Columbia University will create a fund for victims of doctors convicted of sex crimes and notify 6,500 patients

NEW YORK — Columbia University and a university-affiliated hospital announced Monday that they will inform 6,500 former patients of disgraced gynecologist Robert Hadden about federal sex crimes for which he was convicted earlier this year.
Under the plan announced by Columbia and Columbia University Irving Medical Center, patients who were abused by Hadden over his decades-long career will be given the opportunity to seek compensation from a $100 million compensation fund.
Victims can also sue under New York’s Adult Survivors Act, but the one-year deadline for filing lawsuits ends after November 23.
Hadden was found guilty in January on four counts of enticing victims to cross state lines so he could sexually abuse them. He was sentenced to 20 years in prison in July.
Hadden, 65, previously pleaded guilty and admitted to sexually abusing patients.
Federal prosecutors said Hadden sexually abused patients from 1993 to at least 2012 while he worked at Irving Medical Center and New York-Presbyterian Hospital.
“We owe it to the courageous survivors and the entire Columbia community to fully address Hadden’s abuses,” said Columbia University President Minouche Shafik and Dr. Katrina Armstrong, CEO of Irving Medical Center, said in a press release. “Columbia has failed these survivors, and for that we are deeply sorry.”
Shafik and Armstrong said the multi-pronged plan to address the legacy of Hadden’s abuse will include an independent investigation to examine the failures that allowed the abuse to continue, as well as the establishment of a patient safety center.
Hadden’s accusers included Evelyn Yang, the wife of former presidential candidate and New York mayoral candidate Andrew Yang, who said Hadden abused her while she was pregnant with their first child.

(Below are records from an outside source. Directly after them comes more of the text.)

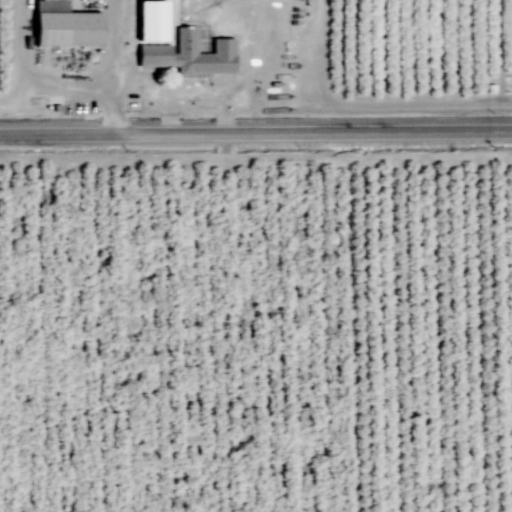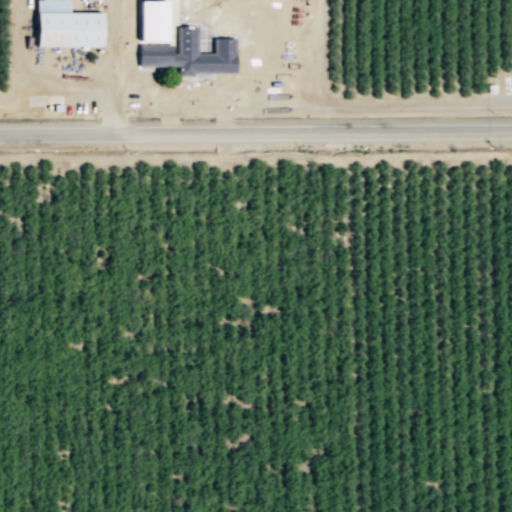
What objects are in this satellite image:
building: (153, 21)
building: (67, 26)
road: (116, 42)
road: (321, 53)
road: (282, 62)
road: (35, 75)
road: (20, 91)
road: (416, 104)
road: (112, 107)
road: (256, 130)
road: (256, 156)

Evelyn Yang, in a joint statement with prosecutor Marissa Hoechstetter, urged the university to increase the amount of the settlement fund and ensure that all of Hadden’s patients are notified before the Adult Survivor’s Act deadline.
“While we are pleased with the university’s plan to support survivors and examine its own failures, we remain committed to ensuring it follows through on these promises,” the statement said.
Laurie Moldonado was also among Hadden’s hundreds of victims. Hadden was her gynecologist in 2013 and she was sexually abused by him two days before her son was born.
She says Columbia is to blame and responsible for “enabling this serial sexual predator.”
“They knew and did nothing, and they kept putting women in danger,” Moldonado said. “They didn’t believe the survivors and now there are hundreds and hundreds and we are over 530 survivors who have come forward.”
University officials said nearly 6,500 former Hadden patients will be notified directly to make them aware of his conviction and sentence and to inform them of their right to sue or seek compensation from the settlement fund.
The fund will open in January 2024 and remain open for at least a year, it said.
An attorney for Hadden’s accusers said the former patients were being encouraged to participate in a settlement process that he said was underfunded and designed without victim input.
“I do not support this plan,” Anthony DiPietro said in an email statement, “because Columbia’s proposal allows the university and its lawyers to retain full authority to decide the value of each person’s claims. While our state and federal court systems “Although imperfect, they remain the best method for adjudicating civil disputes fairly and equitably.”
He says the solution is “woefully inadequate.”
“Columbia’s exposure in this case is over $1 billion. They covered up the abuse of Robert Hadden for 25 years,” DiPietro said. “Columbia lied to patients, gassed patients and covered up Hadden’s abuse. They have betrayed every form of trust imaginable. There is no way anything has changed. Columbia can’t be trusted.”